17.3.06

Mesquinhos humanos hiatos

Sempre me deixei seduzir pelas ondas que sulcam as rochas. Uma ligeira agitação nas profundezas oceânicas, criada pelo rotineiro movimento das guelras de um peixe, vem repercutir-se em algo tão remoto como um amontoado de pedras a milhas de distância. A guelra move-se, alterando o que seria o curso silencioso da água, que vai depois juntar-se a um outro movimento criado por uma agitação igualmente insignificante e a outro, e a outro, e a outro, formando todos um amontoado de líquido sombriamente azul que vem até à superfície desfazer-se em espuma de encontro ao fraguedo.

Há muito, muito tempo, tanto que não há artefacto humanamente criado que o conte, sem pedir licença ao alfabeto, juntaram-se os caracteres em fonemas. Usando um fio de voz, entrançado com a agulha de muitos pensamentos, foram criadas mantas de vocábulos sobre a qual os interlocutores repousam sempre que entabulam conversas uns com os outros. Os sons sucedem-se, empurrados pela língua e pelos dentes de encontro aos lábios. Aos encontrões, invadem os ouvidos, com a mesma determinação das vagas quando esbarram nos penedos.

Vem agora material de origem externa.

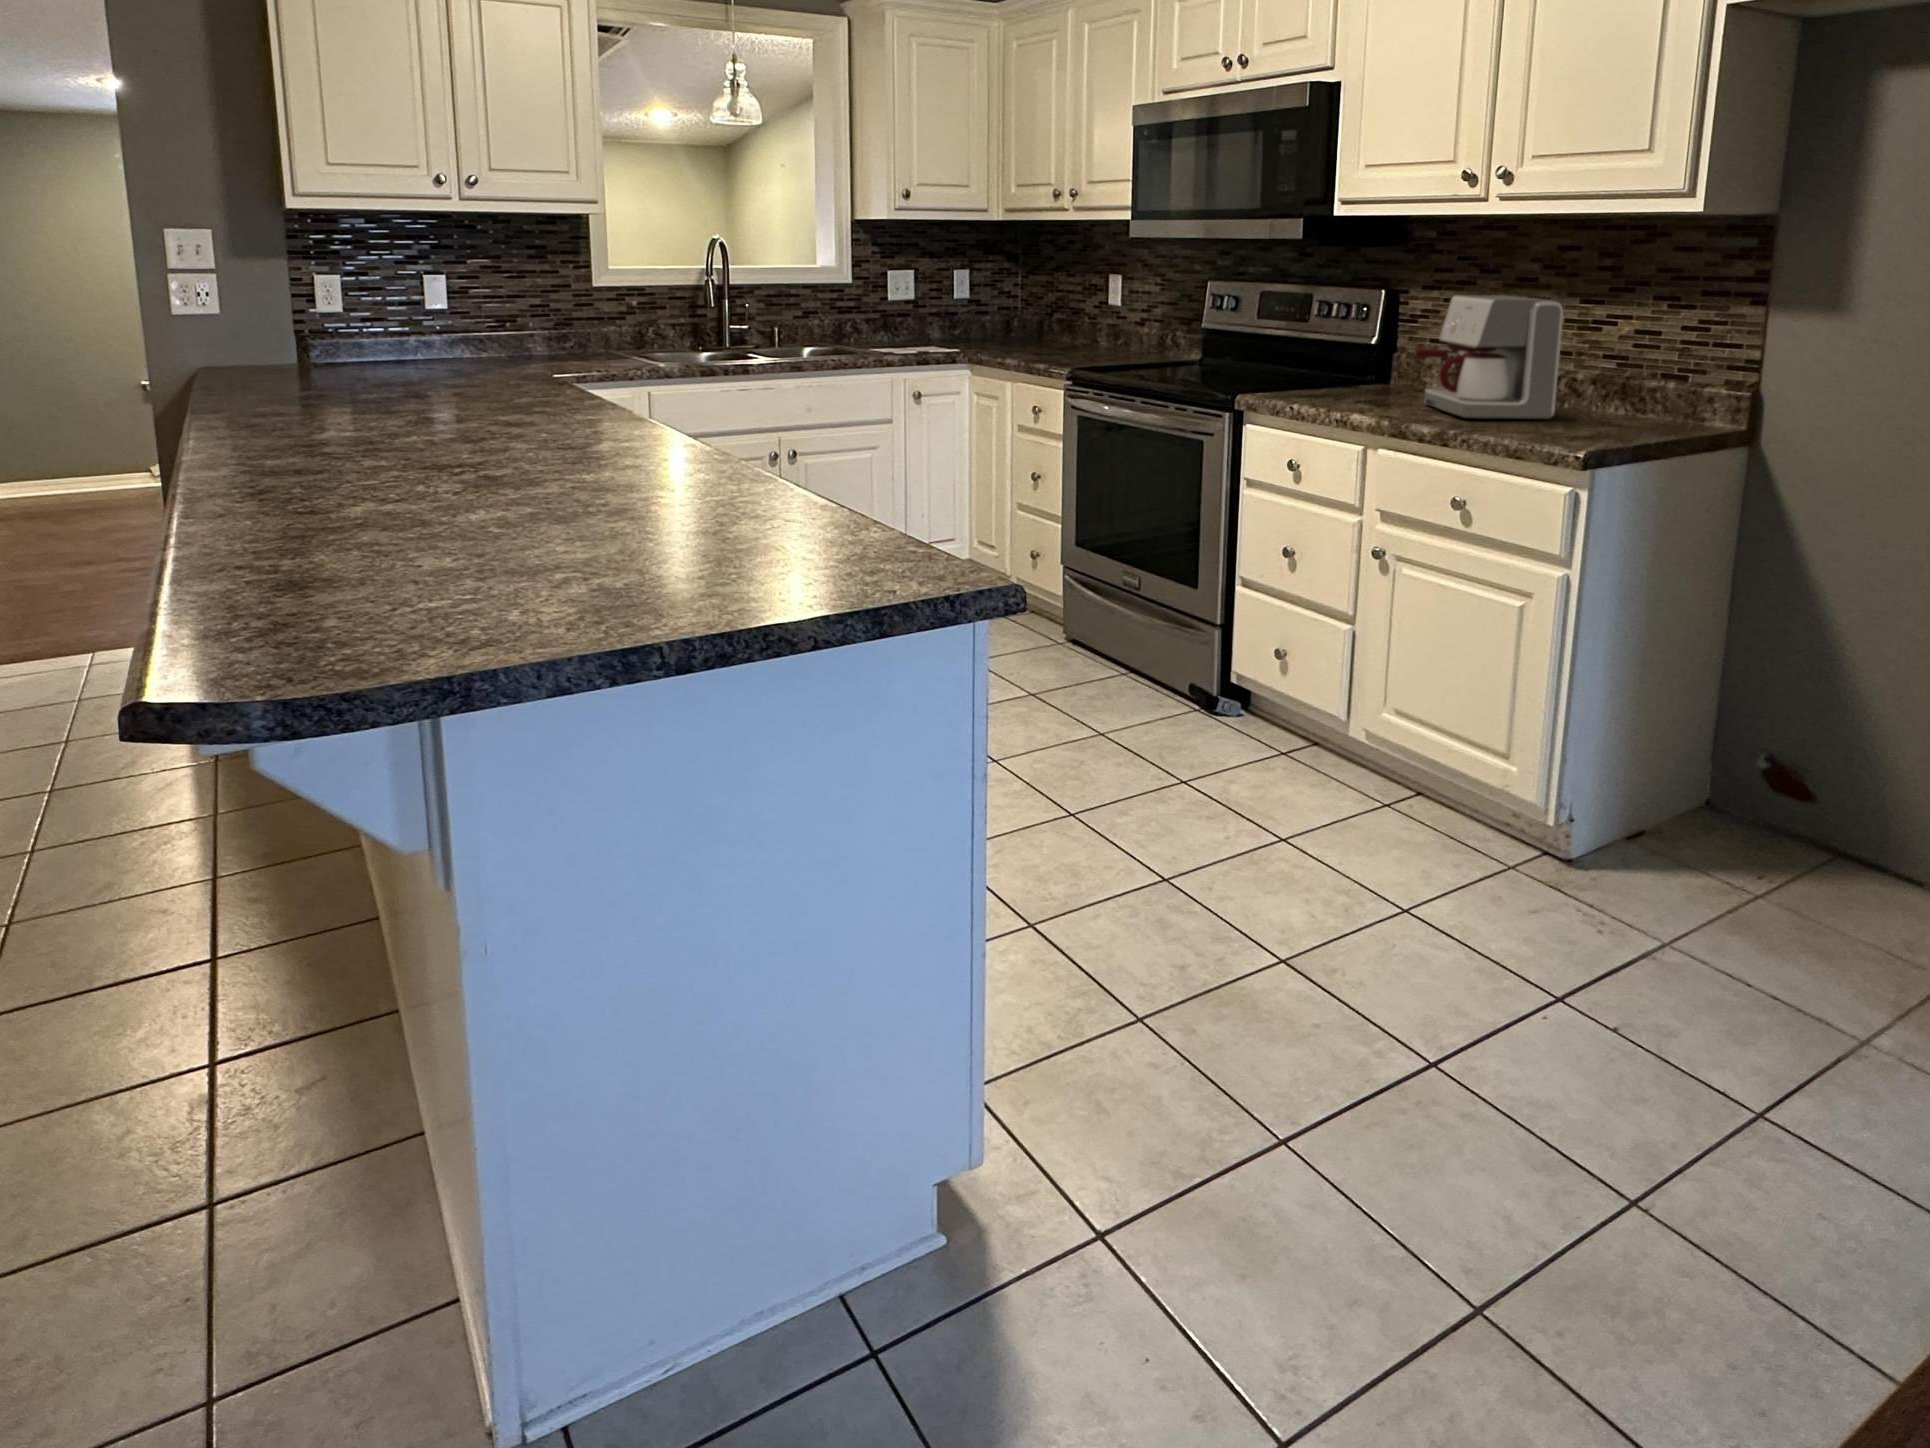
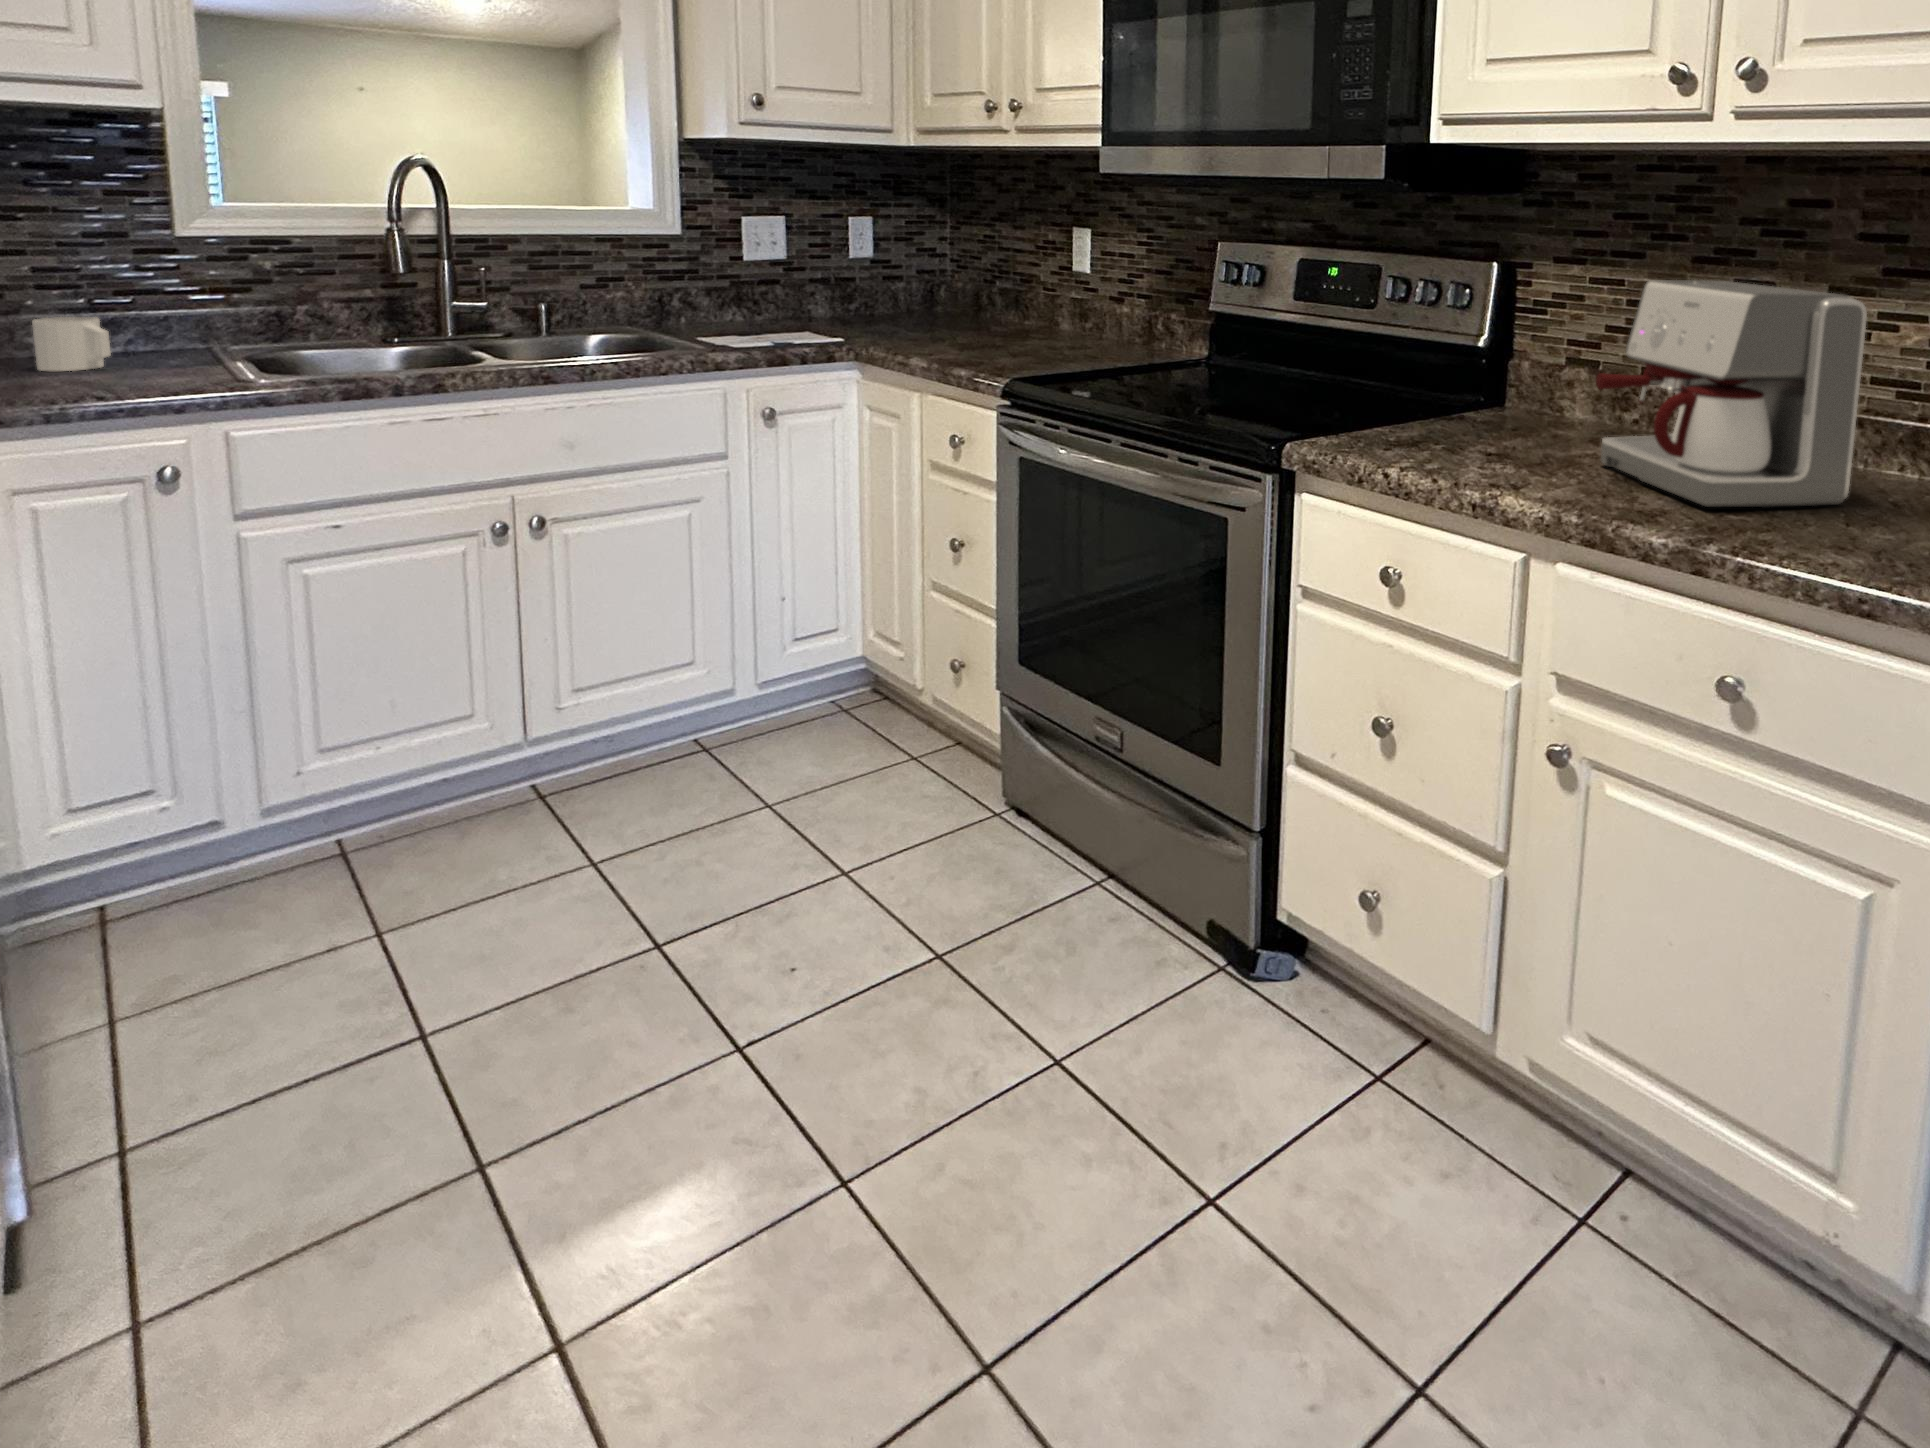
mug: none [535,332,571,361] -> present [32,317,111,371]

Sempre me deixei seduzir pelas palavras que perturbam os espíritos. Com elas vem o sobressalto que os arreda do abrigo da ignorância e os sujeita à companhia não desejada de outras inquietudes. Como que vergados pelo peso dos corpos dos viandantes, no meio do turbilhão das suas passadas, os ânimos não se dão conta de que entre eles se vão rasgando mesquinhos humanos hiatos... e como grãos de areia permanecem comprimidos uns contra os outros, sem nunca se conhecerem e descobrirem naquelas fendas o tanto que os aproxima.